It's odd, growing up I held a deeply embedded fear of immigrant workers, of the men who wait on the street corner for a day's wage. As if they'd done something wrong, and that was why they didn't have a good job. They're the people that parents hustle their children away from, the ones I'd avoid eye contact with. Or, I'd just ignore them, like I had better things to do and they weren't people I wanted to socialize with. As a woman, especially, I feel that I've always had a deep mistrust of any male stranger I see, and this extended to people who I didn't recognize or know. In some ways this is probably a good thing for a child to have, but I recognize now that many people hold on to it even as they reach adulthood.

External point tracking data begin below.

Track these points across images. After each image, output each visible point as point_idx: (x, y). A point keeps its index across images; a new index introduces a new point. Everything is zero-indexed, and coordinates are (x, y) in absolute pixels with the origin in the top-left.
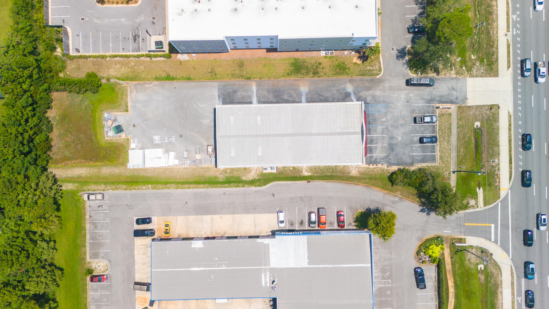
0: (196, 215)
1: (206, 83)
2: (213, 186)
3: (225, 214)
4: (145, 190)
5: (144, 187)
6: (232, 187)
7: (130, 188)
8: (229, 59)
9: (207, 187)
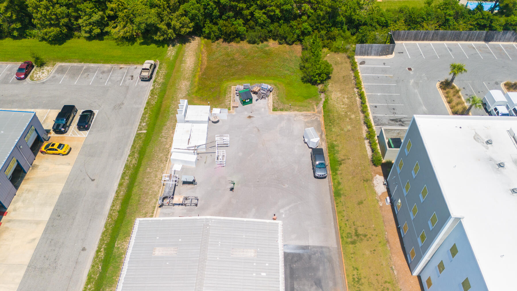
0: (62, 195)
1: (332, 223)
2: (110, 228)
3: (37, 249)
4: (140, 125)
5: (144, 124)
6: (93, 266)
7: (148, 108)
8: (395, 272)
9: (110, 216)
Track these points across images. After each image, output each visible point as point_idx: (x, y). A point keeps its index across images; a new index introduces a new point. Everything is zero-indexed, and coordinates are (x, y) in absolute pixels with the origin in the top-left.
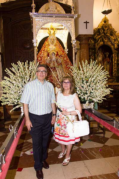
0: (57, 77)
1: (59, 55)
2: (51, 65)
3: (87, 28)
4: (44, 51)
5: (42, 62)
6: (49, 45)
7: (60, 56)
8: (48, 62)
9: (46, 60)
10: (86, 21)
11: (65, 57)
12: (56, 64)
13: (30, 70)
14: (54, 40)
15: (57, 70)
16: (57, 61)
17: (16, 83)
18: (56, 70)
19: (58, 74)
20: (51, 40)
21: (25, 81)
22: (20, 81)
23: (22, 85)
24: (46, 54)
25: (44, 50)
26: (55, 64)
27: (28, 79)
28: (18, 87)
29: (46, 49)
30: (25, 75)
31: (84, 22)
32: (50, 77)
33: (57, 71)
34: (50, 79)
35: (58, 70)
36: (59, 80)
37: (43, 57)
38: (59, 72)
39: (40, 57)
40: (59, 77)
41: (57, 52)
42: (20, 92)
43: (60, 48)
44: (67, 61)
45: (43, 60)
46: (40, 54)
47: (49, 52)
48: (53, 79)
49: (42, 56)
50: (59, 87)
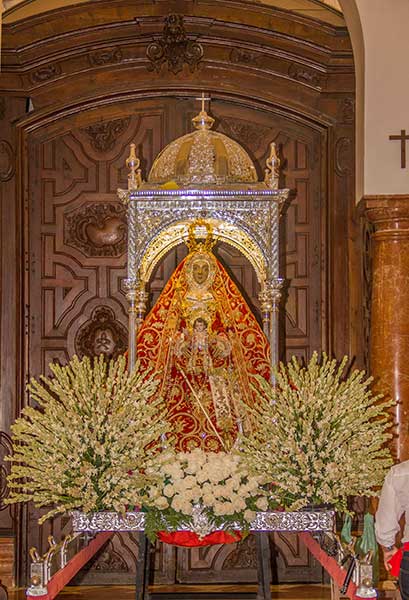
0: (211, 410)
1: (225, 326)
2: (190, 364)
3: (403, 166)
4: (167, 308)
5: (157, 351)
6: (188, 289)
7: (227, 329)
8: (179, 354)
9: (174, 345)
10: (403, 132)
11: (249, 332)
12: (208, 362)
13: (109, 387)
14: (207, 270)
15: (211, 382)
16: (211, 351)
17: (63, 429)
18: (208, 383)
19: (215, 399)
20: (195, 269)
21: (93, 424)
22: (75, 422)
23: (79, 436)
24: (172, 323)
25: (167, 304)
26: (205, 362)
27: (101, 419)
28: (69, 441)
29: (175, 302)
30: (93, 402)
31: (391, 138)
32: (185, 410)
33: (212, 387)
34: (184, 417)
35: (216, 385)
36: (218, 424)
37: (163, 332)
38: (221, 393)
39: (151, 331)
40: (217, 410)
41: (218, 316)
42: (73, 460)
43: (230, 297)
44: (256, 349)
45: (160, 341)
46: (153, 321)
47: (185, 315)
48: (194, 416)
49: (160, 330)
50: (217, 447)
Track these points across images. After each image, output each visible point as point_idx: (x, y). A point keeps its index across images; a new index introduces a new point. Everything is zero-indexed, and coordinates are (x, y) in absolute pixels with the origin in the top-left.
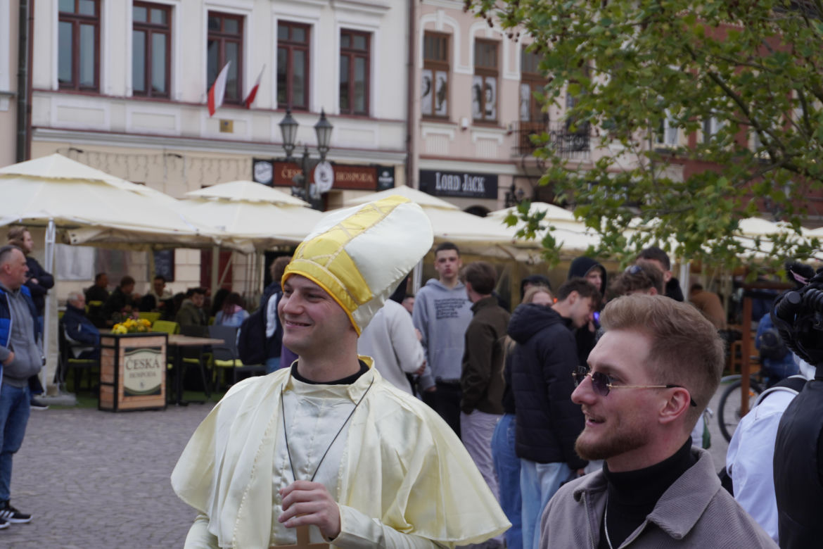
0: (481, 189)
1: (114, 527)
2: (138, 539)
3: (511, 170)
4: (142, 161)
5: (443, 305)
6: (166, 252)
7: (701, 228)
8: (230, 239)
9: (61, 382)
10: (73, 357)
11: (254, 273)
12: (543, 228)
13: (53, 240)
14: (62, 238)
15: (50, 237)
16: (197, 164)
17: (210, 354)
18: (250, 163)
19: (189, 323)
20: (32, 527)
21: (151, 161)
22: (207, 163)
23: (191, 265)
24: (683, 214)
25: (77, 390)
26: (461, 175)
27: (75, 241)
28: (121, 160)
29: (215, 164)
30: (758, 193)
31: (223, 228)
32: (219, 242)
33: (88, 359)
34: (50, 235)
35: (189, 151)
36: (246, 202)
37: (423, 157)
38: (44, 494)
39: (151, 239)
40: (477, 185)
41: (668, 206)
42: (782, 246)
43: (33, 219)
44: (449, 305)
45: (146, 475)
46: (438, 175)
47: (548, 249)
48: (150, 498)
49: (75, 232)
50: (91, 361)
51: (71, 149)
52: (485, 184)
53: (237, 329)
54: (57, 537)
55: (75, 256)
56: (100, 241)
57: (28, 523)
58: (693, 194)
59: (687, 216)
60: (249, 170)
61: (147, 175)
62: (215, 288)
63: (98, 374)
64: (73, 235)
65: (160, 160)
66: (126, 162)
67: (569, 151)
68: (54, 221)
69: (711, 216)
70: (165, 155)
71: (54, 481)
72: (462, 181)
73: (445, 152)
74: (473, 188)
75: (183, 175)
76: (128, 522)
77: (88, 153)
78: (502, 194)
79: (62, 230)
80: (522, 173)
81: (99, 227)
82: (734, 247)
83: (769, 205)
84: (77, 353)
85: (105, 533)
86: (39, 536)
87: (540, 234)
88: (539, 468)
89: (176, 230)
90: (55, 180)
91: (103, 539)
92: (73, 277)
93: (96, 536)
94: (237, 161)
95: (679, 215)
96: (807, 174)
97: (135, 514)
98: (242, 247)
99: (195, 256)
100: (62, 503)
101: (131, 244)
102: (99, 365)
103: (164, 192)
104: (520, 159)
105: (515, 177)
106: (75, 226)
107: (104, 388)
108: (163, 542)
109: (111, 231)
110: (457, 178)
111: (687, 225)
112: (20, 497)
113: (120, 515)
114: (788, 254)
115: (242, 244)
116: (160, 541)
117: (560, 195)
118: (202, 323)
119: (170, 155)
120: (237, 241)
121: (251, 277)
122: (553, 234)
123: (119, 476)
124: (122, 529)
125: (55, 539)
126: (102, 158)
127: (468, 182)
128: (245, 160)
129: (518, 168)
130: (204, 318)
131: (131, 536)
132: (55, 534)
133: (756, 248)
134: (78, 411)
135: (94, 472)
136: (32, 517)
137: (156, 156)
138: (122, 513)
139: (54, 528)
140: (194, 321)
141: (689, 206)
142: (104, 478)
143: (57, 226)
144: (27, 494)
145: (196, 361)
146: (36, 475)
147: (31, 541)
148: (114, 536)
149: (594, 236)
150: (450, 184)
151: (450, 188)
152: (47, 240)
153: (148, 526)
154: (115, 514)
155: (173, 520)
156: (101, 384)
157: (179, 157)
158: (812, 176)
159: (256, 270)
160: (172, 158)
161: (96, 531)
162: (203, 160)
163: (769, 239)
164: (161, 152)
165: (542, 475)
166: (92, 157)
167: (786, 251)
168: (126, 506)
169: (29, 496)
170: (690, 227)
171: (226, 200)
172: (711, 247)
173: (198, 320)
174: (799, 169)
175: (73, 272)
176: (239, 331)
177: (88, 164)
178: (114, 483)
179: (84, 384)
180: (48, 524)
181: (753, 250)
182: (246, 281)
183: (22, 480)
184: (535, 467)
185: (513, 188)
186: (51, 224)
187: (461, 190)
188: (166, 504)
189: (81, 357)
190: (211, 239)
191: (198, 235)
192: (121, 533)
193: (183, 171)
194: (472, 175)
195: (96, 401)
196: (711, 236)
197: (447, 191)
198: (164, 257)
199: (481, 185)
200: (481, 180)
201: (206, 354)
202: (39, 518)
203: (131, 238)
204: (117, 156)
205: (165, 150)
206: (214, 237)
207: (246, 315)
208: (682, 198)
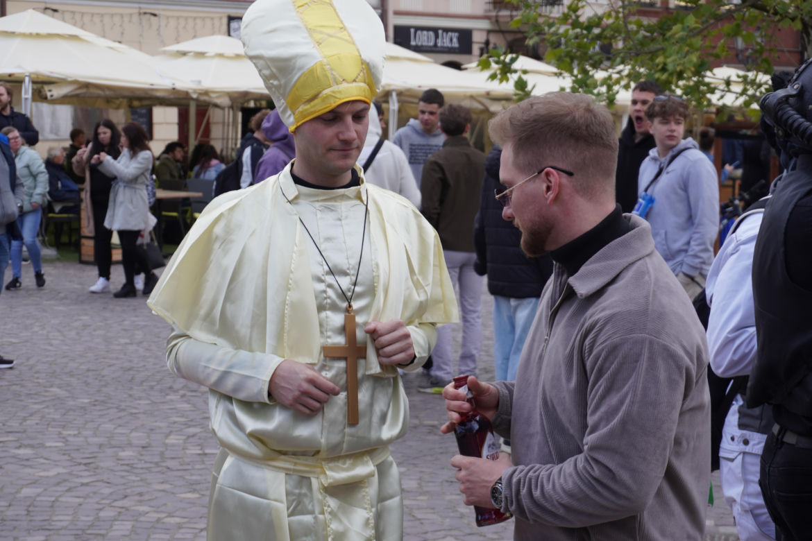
0: (455, 44)
1: (96, 370)
2: (119, 382)
3: (485, 25)
4: (117, 20)
5: (417, 151)
6: (144, 111)
7: (670, 67)
8: (206, 93)
9: (43, 236)
10: (54, 212)
11: (231, 128)
12: (515, 71)
13: (29, 95)
14: (39, 96)
15: (26, 93)
16: (173, 23)
17: (189, 208)
18: (225, 21)
19: (168, 177)
20: (15, 372)
21: (126, 19)
22: (182, 22)
23: (168, 123)
24: (654, 54)
25: (58, 245)
26: (435, 30)
27: (52, 96)
28: (97, 19)
29: (191, 22)
30: (728, 35)
31: (199, 82)
32: (195, 96)
33: (68, 213)
34: (27, 92)
35: (164, 10)
36: (221, 56)
37: (397, 13)
38: (27, 341)
39: (127, 94)
40: (451, 40)
41: (639, 47)
42: (752, 87)
43: (10, 75)
44: (424, 151)
45: (126, 323)
46: (412, 31)
47: (520, 92)
48: (131, 344)
49: (51, 87)
50: (71, 215)
51: (46, 9)
52: (459, 39)
53: (213, 181)
54: (40, 381)
55: (53, 114)
56: (77, 96)
57: (11, 368)
58: (664, 35)
59: (657, 57)
60: (225, 27)
61: (122, 34)
62: (193, 143)
63: (78, 229)
64: (50, 91)
65: (135, 18)
66: (102, 21)
67: (542, 6)
68: (29, 76)
69: (679, 55)
70: (140, 14)
71: (36, 329)
72: (437, 37)
73: (418, 7)
74: (447, 44)
75: (159, 34)
76: (110, 366)
77: (63, 12)
78: (476, 49)
79: (39, 86)
80: (496, 28)
81: (75, 82)
82: (705, 88)
83: (740, 56)
84: (57, 208)
85: (87, 377)
86: (23, 380)
87: (512, 78)
88: (513, 302)
89: (152, 85)
90: (30, 36)
91: (85, 382)
92: (52, 136)
93: (78, 379)
94: (212, 19)
95: (650, 55)
96: (776, 13)
97: (117, 359)
98: (218, 101)
99: (172, 114)
100: (45, 349)
101: (108, 100)
102: (79, 219)
103: (141, 50)
104: (494, 14)
105: (489, 32)
106: (51, 82)
107: (84, 241)
108: (144, 384)
109: (87, 85)
110: (431, 34)
111: (658, 65)
112: (3, 345)
113: (103, 360)
114: (758, 94)
115: (217, 97)
116: (141, 383)
117: (531, 38)
118: (180, 177)
119: (145, 13)
120: (213, 95)
121: (228, 135)
122: (525, 77)
123: (100, 324)
124: (105, 372)
125: (38, 383)
126: (78, 17)
127: (443, 38)
128: (221, 18)
129: (492, 23)
130: (182, 173)
131: (113, 379)
132: (38, 378)
133: (726, 89)
134: (59, 264)
135: (76, 320)
136: (15, 362)
137: (131, 15)
138: (104, 358)
139: (37, 372)
140: (172, 176)
141: (658, 46)
142: (85, 326)
143: (34, 82)
144: (10, 342)
145: (175, 214)
146: (18, 324)
147: (15, 384)
148: (96, 379)
149: (566, 78)
150: (425, 39)
151: (425, 44)
152: (23, 96)
153: (130, 369)
154: (97, 359)
155: (154, 364)
156: (81, 237)
157: (155, 15)
158: (781, 15)
159: (233, 125)
160: (148, 16)
161: (79, 375)
162: (178, 18)
163: (740, 80)
164: (136, 11)
165: (516, 308)
166: (68, 16)
167: (756, 90)
168: (107, 351)
169: (12, 344)
170: (660, 67)
171: (201, 55)
172: (682, 89)
173: (176, 174)
174: (768, 8)
175: (51, 132)
176: (215, 183)
177: (64, 20)
178: (95, 330)
179: (65, 239)
180: (30, 369)
181: (723, 91)
182: (223, 139)
183: (5, 329)
184: (509, 301)
185: (487, 43)
186: (27, 79)
187: (435, 45)
188: (147, 349)
189: (61, 212)
190: (187, 93)
191: (174, 89)
192: (103, 376)
193: (158, 30)
194: (446, 30)
195: (77, 255)
196: (680, 76)
197: (422, 46)
198: (141, 116)
199: (455, 40)
200: (455, 35)
201: (186, 208)
202: (22, 363)
203: (108, 93)
204: (93, 15)
205: (140, 8)
206: (190, 91)
207: (223, 167)
208: (653, 40)
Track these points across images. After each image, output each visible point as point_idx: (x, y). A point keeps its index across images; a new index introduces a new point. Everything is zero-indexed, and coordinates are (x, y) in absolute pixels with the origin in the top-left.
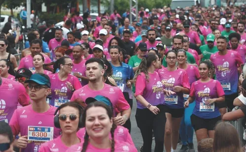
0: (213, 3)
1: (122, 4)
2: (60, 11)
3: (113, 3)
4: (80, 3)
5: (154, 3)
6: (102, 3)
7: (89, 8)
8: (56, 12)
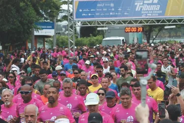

It's only in the past few years that I've learned to let myself smile and nod at people who I used to ignore. How difficult it is to see people as people sometimes, how easy it is to throw up the fences and protect ourselves, how simple to craft ourselves into what we think the world should see, and become blind to what we really are. This simple fear is so minor compared to what some people experience, and yet I find it rules me easily.
I say this not because I know the solution, or fully understand the complexity of the situation and the fullness of the debate over illegal immigration to the US, but simply to recognize that everyday we are lucky just to be here, knowing our families are at home, and that when we come in to work tomorrow morning, nobody will come to take us away.